Welcome support from low oil prices
And yet Robeco’s chief economist Léon Cornelissen is not somber about the growth outlook for this year: “The Chinese authorities will probably go for a growth target of 7% this year, but they will not accept a lower growth number as this would have a serious effect on employment. And 7% is doable.” According to Cornelissen, the lower oil prices will quickly drive inflation lower in China, which in turn creates more room for stimulus through interest rates. That China wants to reduce its major dependence on foreign oil supplies is not an issue at this point: “Low oil prices are very favorable for China. The country has major coal reserves, but in terms of CO2 emissions, that is not handy and at this price oil is irresistible.”
The reforms the authorities are currently implementing are in Cornelissen’s opinion not a major threat to growth. “In the past, there was a tendency to push regional leaders to maximize economic growth. But now the focus is on budgetary discipline, too. However, if this is excessively stringent, it puts a brake on growth, though the effects are not so dramatic in practice. Further they are compensating this with monetary stimulus measures or letting the yuan weaken faster versus the dollar.”
But this method of sliding exchange with the dollar is not a pertinent issue at the moment. However, the central government has pumped capital into the banks and invested further in infrastructure projects. What’s more, the continuing recovery in the US economy is having a positive effect on growth in China.

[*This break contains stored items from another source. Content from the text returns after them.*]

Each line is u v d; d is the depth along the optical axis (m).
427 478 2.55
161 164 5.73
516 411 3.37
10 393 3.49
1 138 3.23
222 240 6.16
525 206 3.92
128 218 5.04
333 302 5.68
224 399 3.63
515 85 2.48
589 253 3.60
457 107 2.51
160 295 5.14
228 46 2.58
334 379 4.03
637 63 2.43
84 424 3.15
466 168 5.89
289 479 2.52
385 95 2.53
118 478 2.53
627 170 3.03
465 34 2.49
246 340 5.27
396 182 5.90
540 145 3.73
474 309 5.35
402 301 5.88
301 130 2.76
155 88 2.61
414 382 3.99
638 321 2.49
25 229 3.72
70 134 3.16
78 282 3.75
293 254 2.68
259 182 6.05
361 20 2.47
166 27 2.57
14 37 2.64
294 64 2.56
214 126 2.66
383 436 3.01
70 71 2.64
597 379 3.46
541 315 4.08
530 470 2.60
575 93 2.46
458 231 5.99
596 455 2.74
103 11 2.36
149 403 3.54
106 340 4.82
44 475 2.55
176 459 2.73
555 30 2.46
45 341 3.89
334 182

The condition the authorities place on the reforms is that growth does not come under too much pressure
Weak domestic spending
But Cornelissen is a little less positive for the longer term. “Private-sector debt and debt at lower levels of government are not likely to put any pressure on growth this year. But debt problems are increasing and that is unfavorable for the longer term.”
Another problem is domestic spending: “This is weak because the Chinese are keen savers due to inadequate social provisions”, according to Cornelissen. “It would be better – for the global economy, too – if there was a greater focus on this issue.” The transition the government is pursuing from an export-led economy to a consumption-driven economy could do with changing up a gear or two, says the economist. “It is under way, but they’re opting for a ’gently does it’ approach. The condition the authorities place on the reforms is that growth does not come under too much pressure, as that would threaten social and political stability.”